Work to be completed: Pull the text out of every item below, keeping each line word for word and in the same order. Leave the pictures out of your answer.
※ ※ ※
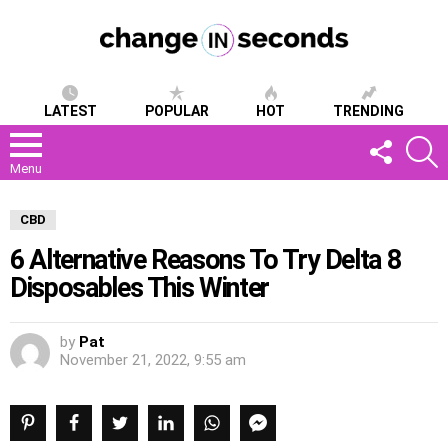
LATEST
POPULAR
HOT
TRENDING
FOLLOW
S
US
Menu
CBD
6 Alternative Reasons To Try Delta 8
Disposables This Winter
by
Pat
November 21, 2022, 9:55 am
※ ※ ※
Answer:
LATEST
POPULAR
HOT
TRENDING
FOLLOW
S
US
Menu
CBD
6 Alternative Reasons To Try Delta 8
Disposables This Winter
by
Pat
November 21, 2022, 9:55 am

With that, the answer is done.